§ Work order
Show each line of the data below that has the string "output" in it.

(Design files in text formats)
..........
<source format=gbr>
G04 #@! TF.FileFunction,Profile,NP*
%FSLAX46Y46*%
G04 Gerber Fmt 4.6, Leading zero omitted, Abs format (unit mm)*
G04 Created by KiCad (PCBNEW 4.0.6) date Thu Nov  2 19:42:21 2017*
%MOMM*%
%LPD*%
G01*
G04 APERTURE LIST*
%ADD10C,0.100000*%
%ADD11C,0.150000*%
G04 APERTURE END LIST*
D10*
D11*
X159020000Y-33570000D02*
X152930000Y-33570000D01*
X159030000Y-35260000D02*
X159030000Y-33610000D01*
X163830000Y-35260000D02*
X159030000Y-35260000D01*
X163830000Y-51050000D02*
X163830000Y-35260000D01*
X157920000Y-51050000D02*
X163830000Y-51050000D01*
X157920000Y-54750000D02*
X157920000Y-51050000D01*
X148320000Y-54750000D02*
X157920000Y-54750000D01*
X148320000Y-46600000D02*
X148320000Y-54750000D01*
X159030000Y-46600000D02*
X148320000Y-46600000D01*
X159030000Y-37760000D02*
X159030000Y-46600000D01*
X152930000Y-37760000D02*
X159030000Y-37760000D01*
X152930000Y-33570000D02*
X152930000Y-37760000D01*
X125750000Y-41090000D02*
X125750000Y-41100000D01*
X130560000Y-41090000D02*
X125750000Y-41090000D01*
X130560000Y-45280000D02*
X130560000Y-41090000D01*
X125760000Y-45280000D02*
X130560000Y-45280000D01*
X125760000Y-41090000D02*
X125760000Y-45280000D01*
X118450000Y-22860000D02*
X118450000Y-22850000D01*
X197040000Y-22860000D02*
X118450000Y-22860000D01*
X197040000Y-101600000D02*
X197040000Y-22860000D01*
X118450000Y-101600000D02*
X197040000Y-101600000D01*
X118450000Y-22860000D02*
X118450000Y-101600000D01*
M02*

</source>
..........
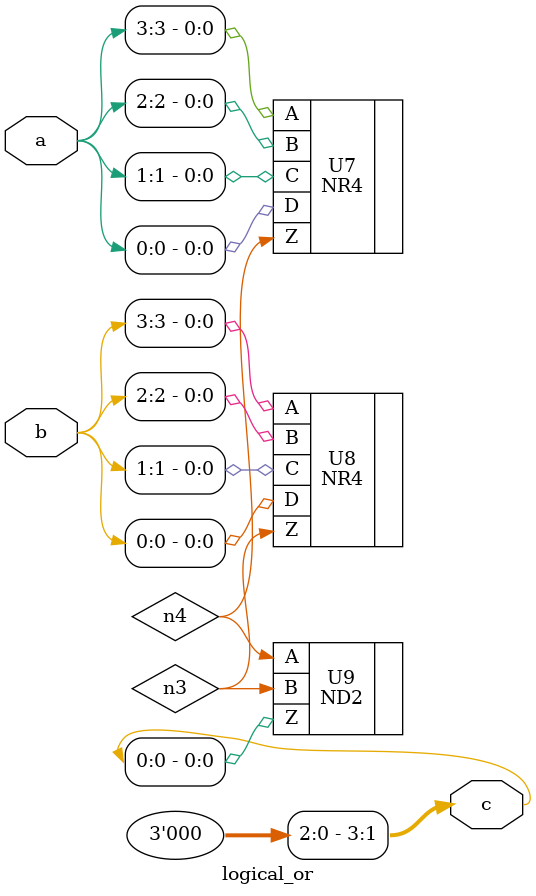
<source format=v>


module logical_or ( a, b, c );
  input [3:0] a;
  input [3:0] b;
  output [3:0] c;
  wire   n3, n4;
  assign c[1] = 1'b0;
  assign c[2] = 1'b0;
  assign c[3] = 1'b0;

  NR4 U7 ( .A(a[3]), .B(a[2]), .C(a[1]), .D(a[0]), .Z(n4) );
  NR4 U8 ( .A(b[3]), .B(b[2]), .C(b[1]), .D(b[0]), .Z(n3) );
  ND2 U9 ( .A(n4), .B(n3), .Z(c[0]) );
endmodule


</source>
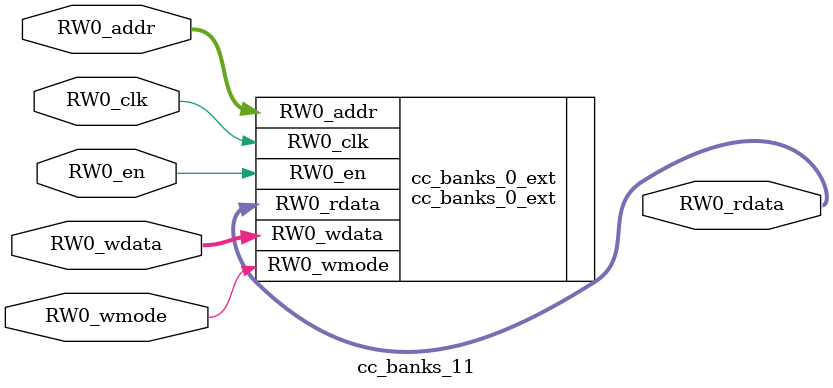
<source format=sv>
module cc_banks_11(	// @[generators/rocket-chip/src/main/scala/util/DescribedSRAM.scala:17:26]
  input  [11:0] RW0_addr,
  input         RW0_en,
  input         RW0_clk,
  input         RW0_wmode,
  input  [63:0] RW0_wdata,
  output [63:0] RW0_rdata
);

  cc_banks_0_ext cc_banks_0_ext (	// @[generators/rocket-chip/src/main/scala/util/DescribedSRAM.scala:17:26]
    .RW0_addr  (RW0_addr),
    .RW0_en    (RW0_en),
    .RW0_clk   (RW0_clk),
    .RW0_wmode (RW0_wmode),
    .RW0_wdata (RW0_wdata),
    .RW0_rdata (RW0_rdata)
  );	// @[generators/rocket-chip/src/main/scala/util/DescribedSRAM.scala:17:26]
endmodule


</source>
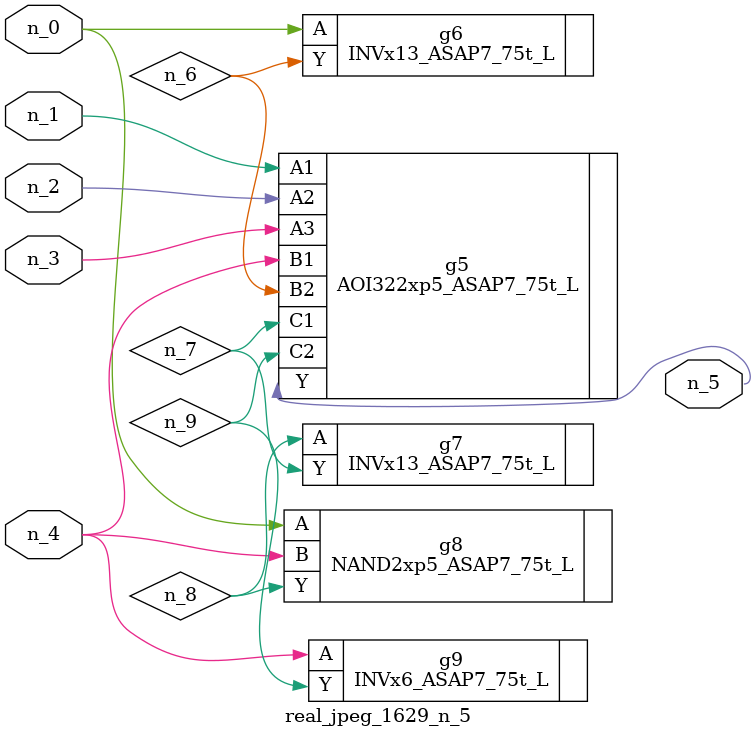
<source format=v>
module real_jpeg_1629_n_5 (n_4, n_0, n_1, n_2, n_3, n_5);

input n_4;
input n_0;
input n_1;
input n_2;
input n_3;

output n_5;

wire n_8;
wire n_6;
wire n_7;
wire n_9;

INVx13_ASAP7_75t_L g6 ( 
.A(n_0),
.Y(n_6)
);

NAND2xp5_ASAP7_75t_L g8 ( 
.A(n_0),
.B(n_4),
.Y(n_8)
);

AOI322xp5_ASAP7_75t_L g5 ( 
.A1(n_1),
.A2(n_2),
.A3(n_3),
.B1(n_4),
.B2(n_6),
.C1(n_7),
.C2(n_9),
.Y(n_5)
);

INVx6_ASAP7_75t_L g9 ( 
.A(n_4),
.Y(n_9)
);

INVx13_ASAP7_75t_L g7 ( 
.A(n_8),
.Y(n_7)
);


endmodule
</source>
..........
§ Final answer
  output [3:0] c;
  output [63:0] RW0_rdata
output n_5;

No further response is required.